• _Records for this exercise_
══════════

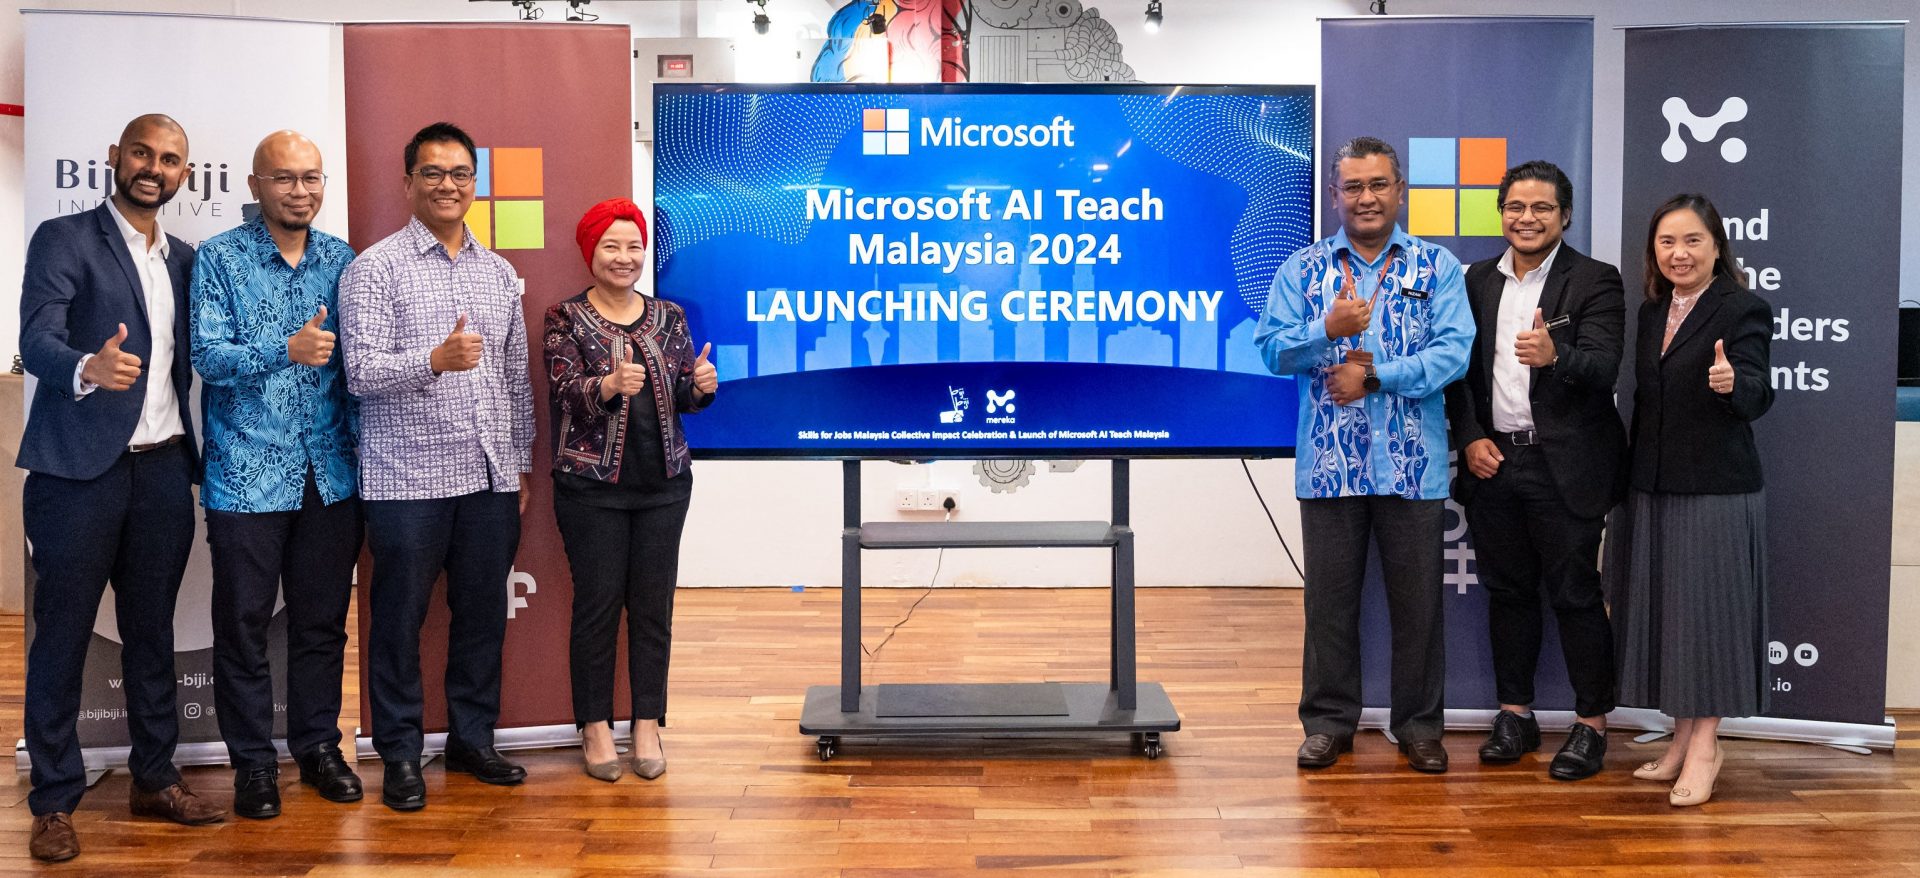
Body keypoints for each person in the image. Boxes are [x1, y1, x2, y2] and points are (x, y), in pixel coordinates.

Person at [18, 113, 224, 862]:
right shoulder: (64, 239)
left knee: (152, 634)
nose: (154, 167)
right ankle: (53, 800)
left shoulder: (188, 259)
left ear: (182, 176)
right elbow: (34, 338)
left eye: (170, 159)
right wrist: (85, 368)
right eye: (142, 152)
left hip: (163, 470)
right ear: (115, 157)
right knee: (62, 638)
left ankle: (155, 776)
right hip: (76, 472)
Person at [1255, 136, 1473, 774]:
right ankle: (1328, 725)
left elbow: (1454, 354)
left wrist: (1377, 377)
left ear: (1399, 190)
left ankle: (1418, 728)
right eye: (1353, 187)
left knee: (1418, 608)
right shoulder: (1303, 269)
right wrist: (1327, 329)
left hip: (1414, 468)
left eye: (1378, 184)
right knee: (1329, 606)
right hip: (1329, 468)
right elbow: (1270, 351)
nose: (1367, 197)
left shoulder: (1438, 268)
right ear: (1335, 196)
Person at [339, 121, 535, 811]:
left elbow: (515, 378)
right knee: (397, 621)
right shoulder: (375, 268)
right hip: (406, 482)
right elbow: (358, 372)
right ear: (408, 182)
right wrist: (433, 361)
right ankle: (398, 753)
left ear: (474, 183)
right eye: (432, 173)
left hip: (488, 477)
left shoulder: (498, 271)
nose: (447, 184)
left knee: (482, 616)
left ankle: (472, 740)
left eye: (459, 173)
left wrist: (521, 465)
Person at [190, 130, 363, 819]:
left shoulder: (342, 261)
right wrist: (282, 349)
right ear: (256, 185)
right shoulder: (220, 258)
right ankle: (253, 766)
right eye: (286, 179)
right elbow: (207, 354)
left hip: (330, 476)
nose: (301, 191)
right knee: (243, 626)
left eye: (312, 178)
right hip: (246, 475)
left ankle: (318, 747)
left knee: (322, 625)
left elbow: (358, 369)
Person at [1443, 160, 1627, 780]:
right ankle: (1513, 716)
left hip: (1567, 467)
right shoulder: (1472, 281)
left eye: (1542, 208)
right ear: (1501, 214)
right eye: (1516, 207)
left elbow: (1604, 368)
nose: (1527, 218)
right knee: (1508, 593)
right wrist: (1468, 437)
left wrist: (1558, 356)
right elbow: (1458, 375)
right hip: (1494, 464)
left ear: (1565, 215)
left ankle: (1591, 725)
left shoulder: (1596, 281)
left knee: (1576, 595)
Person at [1606, 193, 1773, 806]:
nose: (1680, 253)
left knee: (1706, 621)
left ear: (1717, 246)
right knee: (1671, 621)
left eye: (1693, 241)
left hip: (1715, 490)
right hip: (1650, 487)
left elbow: (1758, 391)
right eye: (1667, 242)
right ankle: (1679, 741)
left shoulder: (1744, 307)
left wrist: (1735, 385)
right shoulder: (1653, 312)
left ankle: (1706, 747)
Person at [543, 198, 717, 782]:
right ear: (590, 252)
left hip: (665, 484)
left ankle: (646, 723)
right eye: (611, 246)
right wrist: (609, 386)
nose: (624, 257)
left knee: (653, 608)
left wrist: (702, 387)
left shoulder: (669, 316)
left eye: (633, 246)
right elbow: (565, 392)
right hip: (590, 488)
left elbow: (682, 399)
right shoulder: (563, 318)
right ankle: (593, 728)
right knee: (596, 608)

══════════

• _Required action_
What you return must match the material above exactly, minus its pictures.

• _Expected answer_
Body keypoints for each person in the image. Boxes are [x1, y1, x2, y2] and points are (x, y), in pixel coordinates.

Person at [18, 113, 224, 862]:
right shoulder: (64, 239)
left knee: (152, 634)
nose: (154, 167)
right ankle: (53, 800)
left shoulder: (188, 259)
left ear: (182, 176)
right elbow: (34, 338)
left eye: (170, 159)
right wrist: (85, 368)
right eye: (142, 152)
left hip: (163, 470)
right ear: (115, 157)
right knee: (62, 638)
left ankle: (155, 776)
right hip: (76, 472)
Person at [1255, 136, 1473, 774]:
right ankle: (1328, 725)
left elbow: (1454, 354)
left wrist: (1377, 377)
left ear: (1399, 190)
left ankle: (1418, 728)
right eye: (1353, 187)
left knee: (1418, 608)
right shoulder: (1303, 269)
right wrist: (1327, 329)
left hip: (1414, 468)
left eye: (1378, 184)
right knee: (1329, 606)
right hip: (1329, 468)
right elbow: (1270, 351)
nose: (1367, 197)
left shoulder: (1438, 268)
right ear: (1335, 196)
Person at [339, 121, 535, 811]:
left elbow: (515, 378)
right knee: (397, 621)
right shoulder: (375, 268)
right hip: (406, 482)
right elbow: (358, 372)
right ear: (408, 182)
right wrist: (433, 361)
right ankle: (398, 753)
left ear: (474, 183)
right eye: (432, 173)
left hip: (488, 477)
left shoulder: (498, 271)
nose: (447, 184)
left knee: (482, 616)
left ankle: (472, 740)
left eye: (459, 173)
left wrist: (521, 465)
Person at [190, 130, 363, 819]:
left shoulder: (342, 261)
right wrist: (282, 349)
right ear: (256, 185)
right shoulder: (220, 258)
right ankle: (253, 766)
right eye: (286, 179)
right elbow: (207, 354)
left hip: (330, 476)
nose: (301, 191)
right knee: (243, 626)
left eye: (312, 178)
right hip: (246, 475)
left ankle: (318, 747)
left knee: (322, 625)
left elbow: (358, 369)
Person at [1443, 160, 1627, 780]:
right ankle: (1513, 716)
left hip: (1567, 467)
right shoulder: (1472, 281)
left eye: (1542, 208)
right ear: (1501, 214)
right eye: (1516, 207)
left elbow: (1604, 368)
nose: (1527, 218)
right knee: (1508, 593)
right wrist: (1468, 437)
left wrist: (1558, 356)
right elbow: (1458, 375)
right hip: (1494, 464)
left ear: (1565, 215)
left ankle: (1591, 725)
left shoulder: (1596, 281)
left knee: (1576, 595)
Person at [1606, 193, 1773, 806]:
nose: (1680, 253)
left knee: (1706, 621)
left ear: (1717, 246)
right knee: (1671, 621)
left eye: (1693, 241)
left hip: (1715, 490)
right hip: (1650, 487)
left elbow: (1758, 391)
right eye: (1667, 242)
right ankle: (1679, 741)
left shoulder: (1744, 307)
left wrist: (1735, 385)
right shoulder: (1653, 312)
left ankle: (1706, 747)
Person at [543, 198, 717, 782]:
right ear: (590, 252)
left hip: (665, 484)
left ankle: (646, 723)
right eye: (611, 246)
right wrist: (609, 386)
nose: (624, 257)
left knee: (653, 608)
left wrist: (702, 387)
left shoulder: (669, 316)
left eye: (633, 246)
right elbow: (565, 392)
right hip: (590, 488)
left elbow: (682, 399)
right shoulder: (563, 318)
right ankle: (593, 728)
right knee: (596, 608)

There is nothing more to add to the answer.